Of significant note, too, is that a number of US companies sell surveillance technology to at least 32 countries across the world, including authoritarian governments in Saudi Arabia, Sudan, Egypt, Turkey, the Philippines, Myanmar, Russia and even China. These sales include technology that captures video, audio and biometrics; and carries out electronic monitoring, license plate recognition, thermal sensing and content filtering. Notably, IBM has helped to build parts of China’s surveillance architecture in Xinjiang, Zoom has blocked online meetings among activists in China at the behest of Beijing and from 2006-10 Google ran a censored search engine in China.
This technology is also used in the US, especially by police departments and federal agencies who are constructing large databases to trace the population’s online activities and track the movement of citizens.
The logical extension of any banning of TikTok would be to consider the banning of other forms of social media, including Facebook and Google.
Such companies have been shown to ‘pose a serious risk to a range of other rights, from freedom of expression and opinion to freedom of thought and the right to non-discrimination’. In 2019, Facebook exempted political advertisements from making false claims, which along with Twitter and Google allowed the propagation of extremism and misinformation – including the glorification of violence during the 2020 election and the 2021 attack on the US Capitol.
Facebook has also subverted also freedoms of expression and speech in Vietnam and Thailand and its practices have helped enable violence and state-sponsored censorship in Myanmar.

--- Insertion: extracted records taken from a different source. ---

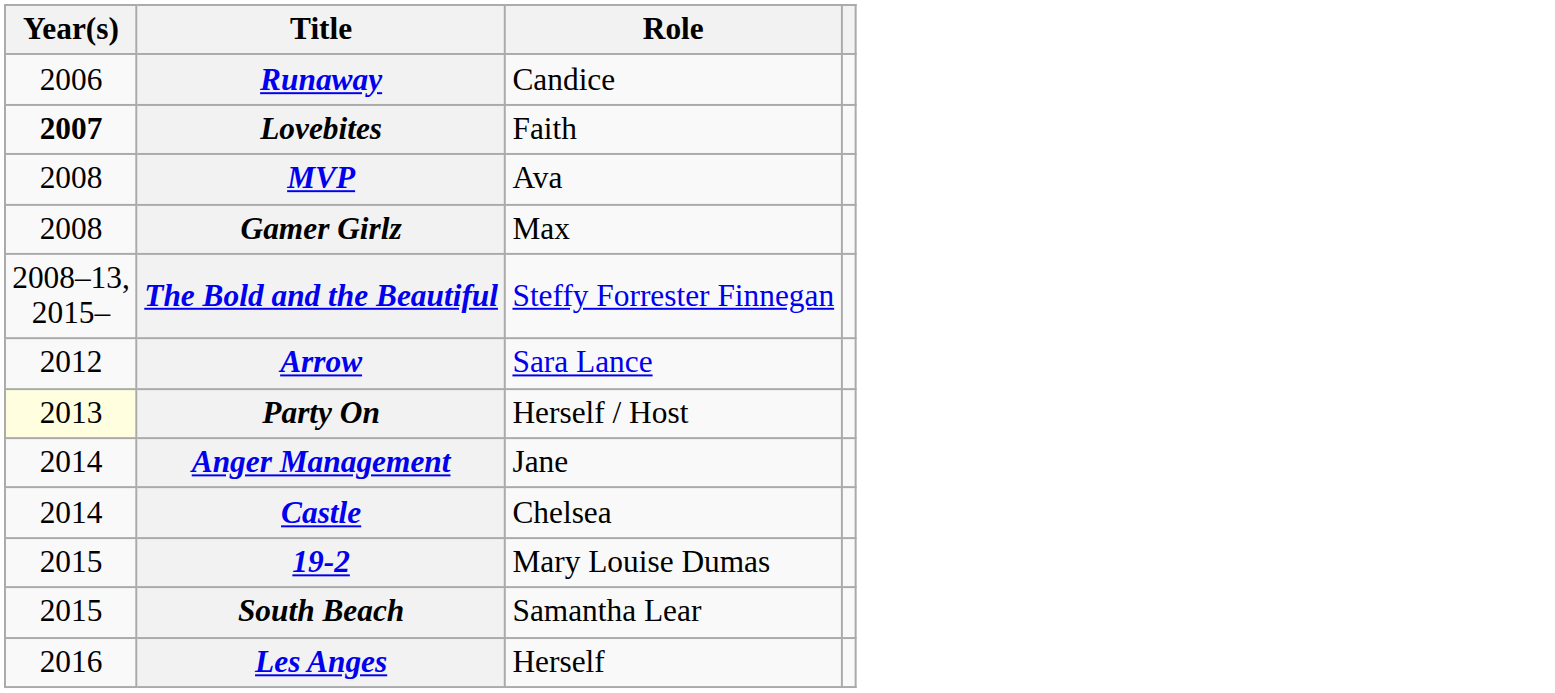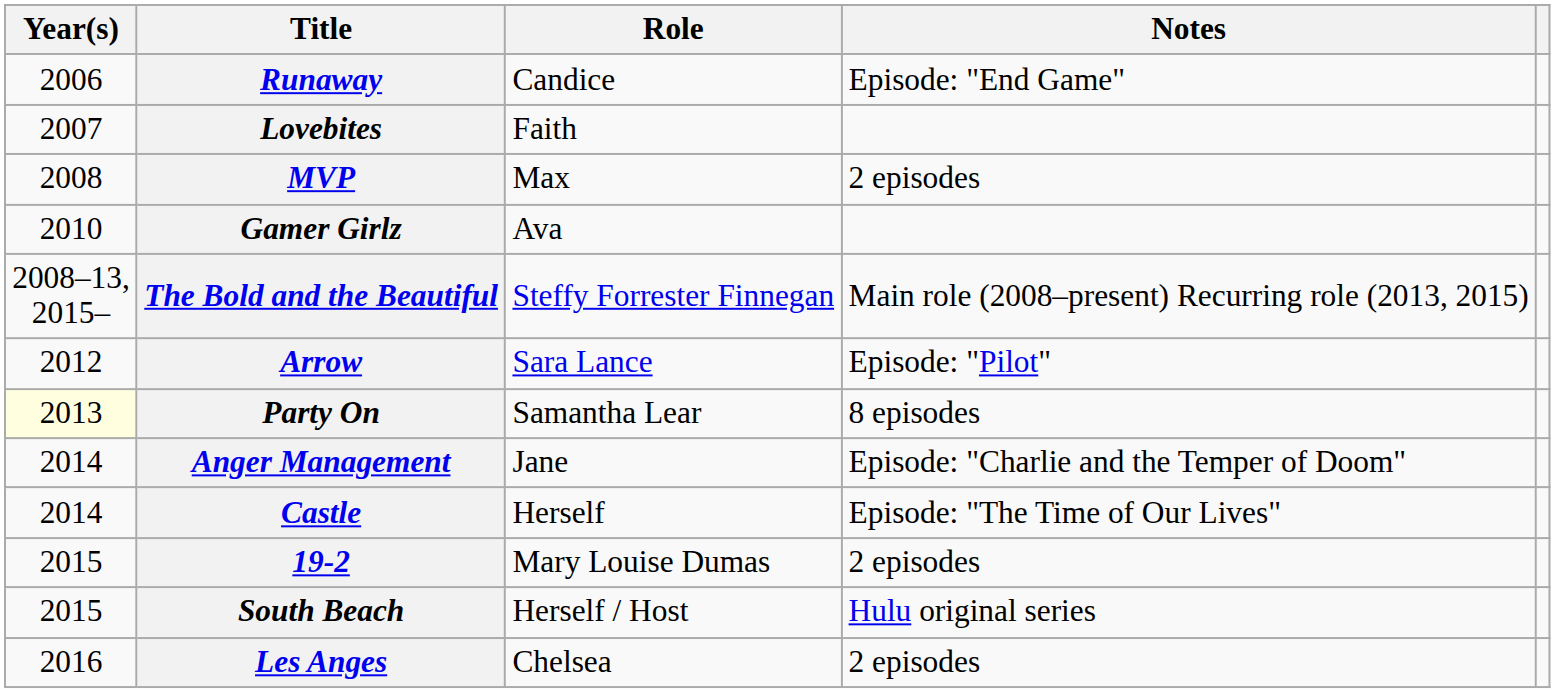+ column: Notes | Episode: "End Game" | 2 episodes | Main role (2008–present) Recurring role (2013, 2015) | Episode: "Pilot" | 8 episodes | Episode: "Charlie and the Temper of Doom" | Episode: "The Time of Our Lives" | 2 episodes | Hulu original series | 2 episodes
Lovebites | Year(s): bold -> normal
MVP | Role: Ava -> Max
Gamer Girlz | Year(s): 2008 -> 2010
Gamer Girlz | Role: Max -> Ava
Party On | Role: Herself / Host -> Samantha Lear
Castle | Role: Chelsea -> Herself
South Beach | Role: Samantha Lear -> Herself / Host
Les Anges | Role: Herself -> Chelsea
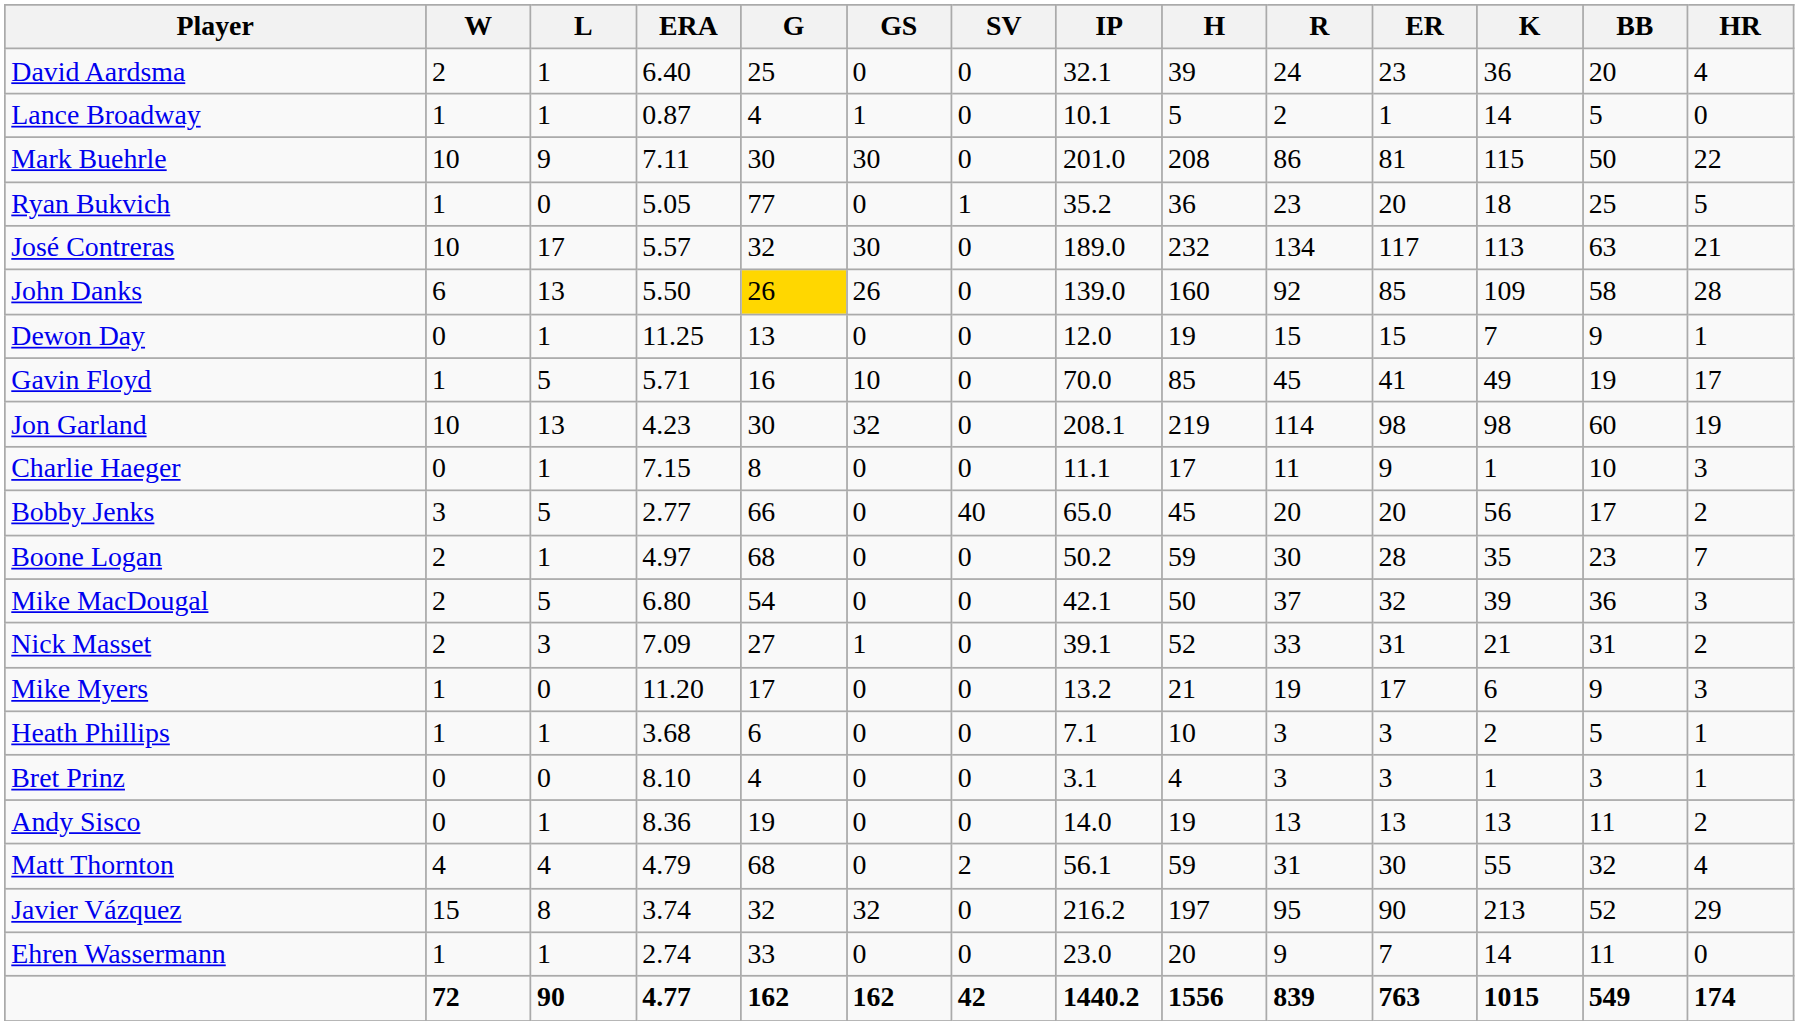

But to ban these companies would mean the West having to accept their hypocrisy, which would undermine their demonization of China. It would also shut down a mechanism that – in league with the surveillance powers of The Five Eyes – allows it to access the data of billions of social media users across the world.
In January 2023, this included 3 billion users on Facebook, 2.5 billion on YouTube, 2 billion on WhatsApp and 2 billion on Instagram. In turn, Big Tech firms are now among the biggest corporate donors in the US, outstripping Big Pharma, Big Tobacco and the arms industry. They spent $124 million in lobbying and campaign contributions in the 2020 Presidential election, giving them the ability to critically influence policy debates, especially regarding any social media ban. Censorship arguments and fears over alienating younger voters bolster such opposition.
Ultimately, Western policy could precipitate the splintering of the internet. Beijing has long pushed for the concept of “cyber sovereignty” that seeks to recognize the right of every country to control the internet within their borders. In marked contrast to the US’s model of continuing an open, worldwide internet, Xi Jinping has stated that ‘“we should respect the right of individual countries to independently choose their own path of cyber development and model of cyber regulation”’. As part of this vision, China is building a separate internet structure that uses blockchain technology to track and store data, resulting in ‘a completely different digital architecture, complete with its own ideological governance and values’. Such an eventuality will only increase division between the West and China, intensify mutual suspicions and fear, and heighten the risk of eventual conflict.